→ DATA FOR THE TASK:
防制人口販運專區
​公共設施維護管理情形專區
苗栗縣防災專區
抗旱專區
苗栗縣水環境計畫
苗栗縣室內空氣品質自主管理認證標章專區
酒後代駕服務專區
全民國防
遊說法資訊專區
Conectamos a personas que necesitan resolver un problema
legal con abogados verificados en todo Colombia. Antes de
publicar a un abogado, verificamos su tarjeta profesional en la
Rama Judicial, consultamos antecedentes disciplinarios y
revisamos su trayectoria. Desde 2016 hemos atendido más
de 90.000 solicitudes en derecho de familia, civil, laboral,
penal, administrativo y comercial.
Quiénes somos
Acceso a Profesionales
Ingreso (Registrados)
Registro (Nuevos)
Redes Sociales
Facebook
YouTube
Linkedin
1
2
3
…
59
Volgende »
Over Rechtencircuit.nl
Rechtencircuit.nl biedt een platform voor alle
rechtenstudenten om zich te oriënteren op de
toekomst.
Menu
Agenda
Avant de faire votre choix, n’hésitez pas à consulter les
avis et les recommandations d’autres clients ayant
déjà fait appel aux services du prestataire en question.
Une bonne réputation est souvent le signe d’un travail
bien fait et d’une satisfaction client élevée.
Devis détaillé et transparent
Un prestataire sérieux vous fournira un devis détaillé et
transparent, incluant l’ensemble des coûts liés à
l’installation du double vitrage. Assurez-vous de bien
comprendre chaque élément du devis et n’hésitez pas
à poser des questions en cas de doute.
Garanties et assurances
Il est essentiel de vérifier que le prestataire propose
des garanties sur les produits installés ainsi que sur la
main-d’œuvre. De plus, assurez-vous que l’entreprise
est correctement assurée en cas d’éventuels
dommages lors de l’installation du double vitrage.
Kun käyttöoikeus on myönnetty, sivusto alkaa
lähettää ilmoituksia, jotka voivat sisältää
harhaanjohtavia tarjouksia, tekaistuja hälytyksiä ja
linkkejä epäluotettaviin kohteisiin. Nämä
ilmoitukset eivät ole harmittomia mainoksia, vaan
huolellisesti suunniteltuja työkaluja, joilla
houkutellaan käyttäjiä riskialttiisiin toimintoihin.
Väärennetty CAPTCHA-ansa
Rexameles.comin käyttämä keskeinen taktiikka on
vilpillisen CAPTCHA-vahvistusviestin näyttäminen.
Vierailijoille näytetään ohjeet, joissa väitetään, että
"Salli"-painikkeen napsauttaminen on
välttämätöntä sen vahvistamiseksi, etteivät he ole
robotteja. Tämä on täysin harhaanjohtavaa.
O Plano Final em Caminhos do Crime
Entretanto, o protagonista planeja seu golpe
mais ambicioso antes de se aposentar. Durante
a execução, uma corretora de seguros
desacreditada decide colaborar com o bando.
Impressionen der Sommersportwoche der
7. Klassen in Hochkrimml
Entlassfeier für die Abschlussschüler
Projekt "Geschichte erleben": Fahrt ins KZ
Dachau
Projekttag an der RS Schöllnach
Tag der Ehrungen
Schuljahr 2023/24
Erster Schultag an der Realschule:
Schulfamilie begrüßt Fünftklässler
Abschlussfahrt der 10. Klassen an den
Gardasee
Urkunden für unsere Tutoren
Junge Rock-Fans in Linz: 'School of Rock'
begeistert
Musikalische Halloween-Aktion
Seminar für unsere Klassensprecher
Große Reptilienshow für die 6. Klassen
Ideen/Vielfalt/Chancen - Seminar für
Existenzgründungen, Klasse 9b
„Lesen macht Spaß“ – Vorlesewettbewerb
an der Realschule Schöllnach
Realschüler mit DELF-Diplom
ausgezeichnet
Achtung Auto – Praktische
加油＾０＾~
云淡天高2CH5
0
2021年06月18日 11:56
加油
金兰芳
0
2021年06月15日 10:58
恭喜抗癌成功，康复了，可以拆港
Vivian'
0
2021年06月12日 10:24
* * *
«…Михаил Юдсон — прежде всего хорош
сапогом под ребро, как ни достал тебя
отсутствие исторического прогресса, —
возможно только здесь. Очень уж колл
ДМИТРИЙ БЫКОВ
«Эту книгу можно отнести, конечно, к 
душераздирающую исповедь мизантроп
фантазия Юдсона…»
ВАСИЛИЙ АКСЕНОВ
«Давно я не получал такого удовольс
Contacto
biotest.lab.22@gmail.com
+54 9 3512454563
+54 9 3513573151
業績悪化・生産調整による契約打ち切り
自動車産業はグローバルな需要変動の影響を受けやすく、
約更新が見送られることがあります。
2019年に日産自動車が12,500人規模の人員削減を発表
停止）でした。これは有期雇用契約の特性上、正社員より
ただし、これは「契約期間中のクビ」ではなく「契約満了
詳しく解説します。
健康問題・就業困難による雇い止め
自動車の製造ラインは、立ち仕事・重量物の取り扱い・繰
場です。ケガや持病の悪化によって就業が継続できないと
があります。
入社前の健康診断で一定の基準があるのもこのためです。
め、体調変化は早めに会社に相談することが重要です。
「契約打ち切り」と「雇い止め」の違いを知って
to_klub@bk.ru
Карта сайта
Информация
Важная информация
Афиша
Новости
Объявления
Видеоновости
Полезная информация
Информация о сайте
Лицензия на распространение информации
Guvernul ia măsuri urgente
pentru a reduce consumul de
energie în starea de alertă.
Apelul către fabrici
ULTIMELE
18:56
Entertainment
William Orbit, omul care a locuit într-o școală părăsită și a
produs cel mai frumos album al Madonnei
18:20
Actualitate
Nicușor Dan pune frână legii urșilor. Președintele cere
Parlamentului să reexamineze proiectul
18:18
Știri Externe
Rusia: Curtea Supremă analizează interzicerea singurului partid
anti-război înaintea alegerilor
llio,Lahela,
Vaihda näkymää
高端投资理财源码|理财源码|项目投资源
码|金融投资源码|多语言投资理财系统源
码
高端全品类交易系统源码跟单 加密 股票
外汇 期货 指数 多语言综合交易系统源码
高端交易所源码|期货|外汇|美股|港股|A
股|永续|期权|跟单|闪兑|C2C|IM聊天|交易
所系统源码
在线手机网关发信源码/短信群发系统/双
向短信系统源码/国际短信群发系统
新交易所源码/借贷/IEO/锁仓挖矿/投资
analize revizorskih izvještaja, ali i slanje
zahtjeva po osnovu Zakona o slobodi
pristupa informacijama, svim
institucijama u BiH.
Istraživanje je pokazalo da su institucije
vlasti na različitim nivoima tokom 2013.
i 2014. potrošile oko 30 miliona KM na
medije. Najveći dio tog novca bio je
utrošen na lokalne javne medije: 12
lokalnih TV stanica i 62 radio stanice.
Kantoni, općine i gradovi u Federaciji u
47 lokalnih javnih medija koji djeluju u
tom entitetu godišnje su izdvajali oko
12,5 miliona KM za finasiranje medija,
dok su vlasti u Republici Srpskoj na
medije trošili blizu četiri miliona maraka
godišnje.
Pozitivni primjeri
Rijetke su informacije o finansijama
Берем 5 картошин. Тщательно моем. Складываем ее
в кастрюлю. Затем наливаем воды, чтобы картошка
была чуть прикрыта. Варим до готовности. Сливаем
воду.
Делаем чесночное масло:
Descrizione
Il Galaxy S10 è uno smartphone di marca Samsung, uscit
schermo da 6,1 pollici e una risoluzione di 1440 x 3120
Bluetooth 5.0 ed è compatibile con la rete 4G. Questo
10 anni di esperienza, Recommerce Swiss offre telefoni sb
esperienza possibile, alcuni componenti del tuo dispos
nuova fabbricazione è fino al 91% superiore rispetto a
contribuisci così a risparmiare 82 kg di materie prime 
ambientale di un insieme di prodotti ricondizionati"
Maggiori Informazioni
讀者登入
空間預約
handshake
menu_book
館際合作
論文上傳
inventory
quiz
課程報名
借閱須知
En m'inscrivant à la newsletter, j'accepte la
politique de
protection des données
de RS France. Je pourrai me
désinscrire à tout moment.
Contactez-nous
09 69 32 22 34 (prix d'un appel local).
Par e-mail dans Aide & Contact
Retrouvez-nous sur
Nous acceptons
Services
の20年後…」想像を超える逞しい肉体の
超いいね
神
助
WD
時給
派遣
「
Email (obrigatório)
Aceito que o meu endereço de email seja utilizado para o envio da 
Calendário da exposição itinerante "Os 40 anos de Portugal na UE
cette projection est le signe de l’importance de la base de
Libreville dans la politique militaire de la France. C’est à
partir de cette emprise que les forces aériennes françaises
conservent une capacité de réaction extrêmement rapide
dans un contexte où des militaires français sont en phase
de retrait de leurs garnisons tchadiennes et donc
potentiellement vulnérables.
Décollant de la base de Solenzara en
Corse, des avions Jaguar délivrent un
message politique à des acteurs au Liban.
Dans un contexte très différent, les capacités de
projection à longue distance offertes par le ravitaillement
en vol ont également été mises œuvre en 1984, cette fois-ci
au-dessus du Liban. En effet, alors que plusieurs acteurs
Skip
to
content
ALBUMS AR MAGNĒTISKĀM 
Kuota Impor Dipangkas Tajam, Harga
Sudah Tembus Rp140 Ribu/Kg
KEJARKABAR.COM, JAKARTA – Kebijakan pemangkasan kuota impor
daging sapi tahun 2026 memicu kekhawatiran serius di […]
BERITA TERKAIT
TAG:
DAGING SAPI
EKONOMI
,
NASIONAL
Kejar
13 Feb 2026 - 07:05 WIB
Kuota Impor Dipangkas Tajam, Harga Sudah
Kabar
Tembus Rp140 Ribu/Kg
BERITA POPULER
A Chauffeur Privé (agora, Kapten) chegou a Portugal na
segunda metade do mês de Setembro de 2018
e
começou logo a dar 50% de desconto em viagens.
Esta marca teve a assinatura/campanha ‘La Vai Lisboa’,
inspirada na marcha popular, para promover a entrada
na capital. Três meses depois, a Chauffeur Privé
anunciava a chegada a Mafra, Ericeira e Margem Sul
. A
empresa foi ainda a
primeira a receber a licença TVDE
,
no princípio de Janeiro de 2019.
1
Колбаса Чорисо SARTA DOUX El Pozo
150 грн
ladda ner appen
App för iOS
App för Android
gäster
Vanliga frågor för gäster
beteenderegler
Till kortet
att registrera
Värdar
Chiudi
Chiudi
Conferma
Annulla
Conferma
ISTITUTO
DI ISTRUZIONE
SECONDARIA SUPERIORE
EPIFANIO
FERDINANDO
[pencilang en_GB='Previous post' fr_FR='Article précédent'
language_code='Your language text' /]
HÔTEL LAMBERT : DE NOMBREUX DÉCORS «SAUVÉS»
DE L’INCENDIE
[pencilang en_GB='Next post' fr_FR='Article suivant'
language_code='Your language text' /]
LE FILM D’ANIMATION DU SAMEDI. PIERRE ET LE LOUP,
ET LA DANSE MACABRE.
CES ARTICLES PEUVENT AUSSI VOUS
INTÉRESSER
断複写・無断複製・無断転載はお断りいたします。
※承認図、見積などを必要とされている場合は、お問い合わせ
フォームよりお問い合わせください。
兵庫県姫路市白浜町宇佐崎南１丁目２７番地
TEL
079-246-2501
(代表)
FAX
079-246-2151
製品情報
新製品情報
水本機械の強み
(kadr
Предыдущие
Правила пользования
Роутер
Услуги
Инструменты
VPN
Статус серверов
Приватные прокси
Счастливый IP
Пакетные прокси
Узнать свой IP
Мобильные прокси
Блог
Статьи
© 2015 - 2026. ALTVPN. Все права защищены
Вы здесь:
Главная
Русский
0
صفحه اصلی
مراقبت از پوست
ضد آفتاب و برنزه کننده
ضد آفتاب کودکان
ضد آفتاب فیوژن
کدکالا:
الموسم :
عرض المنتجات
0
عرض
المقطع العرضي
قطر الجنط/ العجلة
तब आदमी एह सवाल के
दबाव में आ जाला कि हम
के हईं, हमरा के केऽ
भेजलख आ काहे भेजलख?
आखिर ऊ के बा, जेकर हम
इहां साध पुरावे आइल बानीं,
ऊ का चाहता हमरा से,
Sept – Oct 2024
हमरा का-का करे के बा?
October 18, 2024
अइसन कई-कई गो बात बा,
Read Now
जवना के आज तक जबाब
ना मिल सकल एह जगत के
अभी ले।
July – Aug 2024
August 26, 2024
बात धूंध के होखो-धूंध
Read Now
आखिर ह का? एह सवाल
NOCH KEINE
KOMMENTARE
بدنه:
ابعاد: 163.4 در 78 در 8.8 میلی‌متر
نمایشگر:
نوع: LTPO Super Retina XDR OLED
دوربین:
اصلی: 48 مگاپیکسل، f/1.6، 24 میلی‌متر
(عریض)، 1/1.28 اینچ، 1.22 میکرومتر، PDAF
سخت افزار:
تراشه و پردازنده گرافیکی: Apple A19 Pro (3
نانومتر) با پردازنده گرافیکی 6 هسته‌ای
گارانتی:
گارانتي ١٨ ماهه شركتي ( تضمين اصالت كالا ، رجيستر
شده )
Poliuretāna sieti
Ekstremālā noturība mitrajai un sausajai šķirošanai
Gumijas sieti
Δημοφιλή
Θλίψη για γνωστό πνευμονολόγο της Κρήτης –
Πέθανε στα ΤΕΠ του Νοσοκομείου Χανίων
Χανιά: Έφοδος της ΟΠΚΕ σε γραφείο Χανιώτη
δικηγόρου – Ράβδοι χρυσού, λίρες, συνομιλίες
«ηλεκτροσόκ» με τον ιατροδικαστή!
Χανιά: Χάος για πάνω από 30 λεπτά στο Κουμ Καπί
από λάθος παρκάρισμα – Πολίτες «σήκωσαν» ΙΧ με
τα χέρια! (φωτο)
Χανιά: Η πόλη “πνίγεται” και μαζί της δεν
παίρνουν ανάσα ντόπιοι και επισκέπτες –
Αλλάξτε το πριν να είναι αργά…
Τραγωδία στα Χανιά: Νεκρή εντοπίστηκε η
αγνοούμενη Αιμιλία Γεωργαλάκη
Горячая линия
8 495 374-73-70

→ YOUR OBJECTIVE:
Reproduce the records word for word, beginning with the first line and continuing through the line containing "Devis détaillé et transparent".

→ WRITTEN RESPONSE:
防制人口販運專區
​公共設施維護管理情形專區
苗栗縣防災專區
抗旱專區
苗栗縣水環境計畫
苗栗縣室內空氣品質自主管理認證標章專區
酒後代駕服務專區
全民國防
遊說法資訊專區
Conectamos a personas que necesitan resolver un problema
legal con abogados verificados en todo Colombia. Antes de
publicar a un abogado, verificamos su tarjeta profesional en la
Rama Judicial, consultamos antecedentes disciplinarios y
revisamos su trayectoria. Desde 2016 hemos atendido más
de 90.000 solicitudes en derecho de familia, civil, laboral,
penal, administrativo y comercial.
Quiénes somos
Acceso a Profesionales
Ingreso (Registrados)
Registro (Nuevos)
Redes Sociales
Facebook
YouTube
Linkedin
1
2
3
…
59
Volgende »
Over Rechtencircuit.nl
Rechtencircuit.nl biedt een platform voor alle
rechtenstudenten om zich te oriënteren op de
toekomst.
Menu
Agenda
Avant de faire votre choix, n’hésitez pas à consulter les
avis et les recommandations d’autres clients ayant
déjà fait appel aux services du prestataire en question.
Une bonne réputation est souvent le signe d’un travail
bien fait et d’une satisfaction client élevée.
Devis détaillé et transparent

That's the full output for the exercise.